The other task while we are here is for me to find and secure accommodation ready for when I start my placement. Houses for rent are not advertised. It is word of mouth, or drive around looking for the “house for rent” sign. Unfortunately it wasn’t to be for me this time. Our housing allowance is US$150/ month, and I couldn’t find anywhere under US$200. I’m not worried, a couple of vols working up here have said I can stay with them when I first arrive and look for somewhere. Chris another volunteer has said he knows of non VSO volunteers who are leaving around August September time, so I may be able to take over their lease. Time will tell.

The next day is the big trek home. I say big trek because it does take all day, as the above has to be repeated in the other PIU’s I will be working with in Pursat and Kampong Chnang (K Chnang). We left Battambang at 8:30 am and arrived back in PP at just after 7 pm.

It’s strange. The Battambang office is the most advances PIU in the sense that this province already has a conservation core zone area marked out, has stronger links with other NGO’s and government departments, but is the least advanced in the technology stakes, it doesn’t have a computer set up, and very few additional staff in the building. There is so much room, I will have my own office. As you travel back down, in the Pursat office, I am shown the computer I will be sharing with my other colleagues. The computer is set up; they are just waiting to learn how to use email. The final office we see in K Chnang has air conditioning! The office is crowded with people all working for the department of environment, not necessarily on the TSEMP.

Oh, I must tell you, one of my colleagues in the Pursat office lives in a village near a floating village on the Tonle Sap Lake on the way from Pursat to K Chnang. As we leave this office, we stop in his village at a restaurant for lunch then we do a boat trip out onto the lake where I am shown the floating project office, where I may stay from time to time, amongst the floating houses. I found it extraordinary, so took loads of picture, some I have attached to this email as long as it works.

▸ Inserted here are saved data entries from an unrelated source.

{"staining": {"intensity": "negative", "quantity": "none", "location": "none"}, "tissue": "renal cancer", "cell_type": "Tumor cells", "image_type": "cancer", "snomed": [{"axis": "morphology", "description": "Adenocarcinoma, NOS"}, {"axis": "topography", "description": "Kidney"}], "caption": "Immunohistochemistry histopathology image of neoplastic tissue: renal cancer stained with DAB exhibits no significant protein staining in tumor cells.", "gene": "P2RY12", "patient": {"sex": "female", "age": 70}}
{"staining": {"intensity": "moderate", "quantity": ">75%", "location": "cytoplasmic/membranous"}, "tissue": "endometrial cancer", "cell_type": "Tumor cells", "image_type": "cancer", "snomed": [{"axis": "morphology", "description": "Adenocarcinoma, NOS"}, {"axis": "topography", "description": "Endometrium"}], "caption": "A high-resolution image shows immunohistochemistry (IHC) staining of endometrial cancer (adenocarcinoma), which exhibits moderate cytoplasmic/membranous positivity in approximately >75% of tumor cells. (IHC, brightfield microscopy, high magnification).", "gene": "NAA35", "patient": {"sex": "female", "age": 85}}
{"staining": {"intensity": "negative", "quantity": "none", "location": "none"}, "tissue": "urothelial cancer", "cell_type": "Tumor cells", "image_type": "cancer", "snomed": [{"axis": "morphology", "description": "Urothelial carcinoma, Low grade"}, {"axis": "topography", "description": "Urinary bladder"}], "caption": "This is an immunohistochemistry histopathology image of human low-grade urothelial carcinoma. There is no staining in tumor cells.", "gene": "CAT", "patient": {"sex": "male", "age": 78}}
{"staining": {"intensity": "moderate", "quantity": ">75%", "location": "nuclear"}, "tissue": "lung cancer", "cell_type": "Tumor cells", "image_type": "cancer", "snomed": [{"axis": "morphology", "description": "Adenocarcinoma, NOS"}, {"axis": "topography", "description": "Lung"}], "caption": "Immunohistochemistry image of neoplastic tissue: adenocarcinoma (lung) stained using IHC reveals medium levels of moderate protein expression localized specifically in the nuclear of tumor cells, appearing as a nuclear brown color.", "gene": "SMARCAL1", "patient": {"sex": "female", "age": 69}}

Now back to reality. Now our placement week has finished, all us new vols have met up again in K Cham. It’s back for some more language training. We are here now until the VSO conference in August. Our placement starts 21st August. Unless something exciting happens, I will probably write another newsletter after my first 2 week which takes us into September.

For a country that is struggling to get electricity out to all the provinces, there has been a technology gap. Most people in Cambodia have a mobile phone, and there is reception in most of the country.

If ever you find you need to use snail mail, all post has to go to the program office, and then it is distributed from there. It is the only reliable way of sending post to us. The address can be supplied upon request.

Well, I think I’ll leave this marathon newsletter here, get it sent, and then I can get on with some study before I fall behind with the language lessons.

Keep well,

Caroline

PS If ever you want to send me a Christmas or birthday present, red bush and chamomile tea would be good.